# [Excerpt provided]
______

Dementia sufferers to trial new drug in world first
Published: 11 September 2017
Victorians with an extreme form of dementia that emerges in middle-age will receive a new drug in a world-first trial.
Fifteen patients in the Royal Melbourne Hospital (RMH) will take part in the trial, and will be tested for changes in the brain over a 12-month period.
Thousands of Australians are affected by frontotemporal dementia, which causes changes in personality or behaviour between the ages of 45-65 years.
Professor Terry O’Brien, head of the University of Melbourne Department of Medicine at the RMH said the treatment could slow down or even reverse dementia.
“It’s a devastating, progressive condition that destroys the functioning of people and ultimately is fatal, and we currently have no way of treating it,” he said.
“We have found a drug that seems to reduce the protein that’s really important in this disease in about half the people [affected].”
Researchers have found about half of people with this particular type of dementia have tangles of ‘tau protein’ in their brain.

______

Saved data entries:
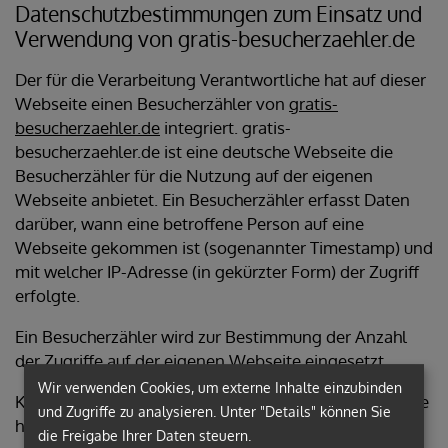
Datenschutzbestimmungen zum Einsatz und
Verwendung von gratis-besucherzaehler.de
Der für die Verarbeitung Verantwortliche hat auf dieser
Webseite einen Besucherzähler von
gratis-
besucherzaehler.de
integriert. gratis-
besucherzaehler.de ist eine deutsche Webseite die
Besucherzähler für die Nutzung auf der eigenen
Webseite anbietet. Ein Besucherzähler erfasst Daten
darüber, wann eine betroffene Person auf eine
Webseite gekommen ist (sogenannter Timestamp) und
mit welcher IP-Adresse (in gekürzter Form) der Zugriff
erfolgte.
Ein Besucherzähler wird zur Bestimmung der Anzahl
der Zugriffe auf der eigenen Webseite eingesetzt.
Wir verwenden Cookies, um externe Inhalte einzubinden
Kontaktdaten von gratis-besucherzaehler.de finden Sie
und Zugriffe zu analysieren. Unter "Details" können Sie
hier:
Kontaktdaten
die Freigabe Ihrer Daten steuern.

______

# [Set of tasks]
[1] Apart from the publication date, list every number written in digits in the dementia drug trial article, and say what each refers to.
[2] Write the next part of the article on the dementia drug trial.

# [Results]
[1]
- 12: the length, in months, of the period over which trial patients will be tested for changes in the brain
- 45: the lower end of the age range in which frontotemporal dementia causes changes in personality or behavior
- 65: the upper end of that age range

[2]
Professor O’Brien said protein blocks certain brain functions, and was found in other conditions besides dementia.
“This type of protein is increased in a variety of different brain diseases that result in the degeneration of the brain, including Alzheimer’s, post-traumatic brain injuries such as concussion,” he said.
The drug itself, sodium selenate, encourages an enzyme in the brain to strip away molecules from the ‘tau proteins’ to ‘de-clump’ the brain, according to Professor O’Brien.
“You can never be 100 percent confident, but the pre-clinical evidence [for this drug] in animals is incredible powerful,” he said.
The trial is funded by the Royal Melbourne Neuroscience Foundation.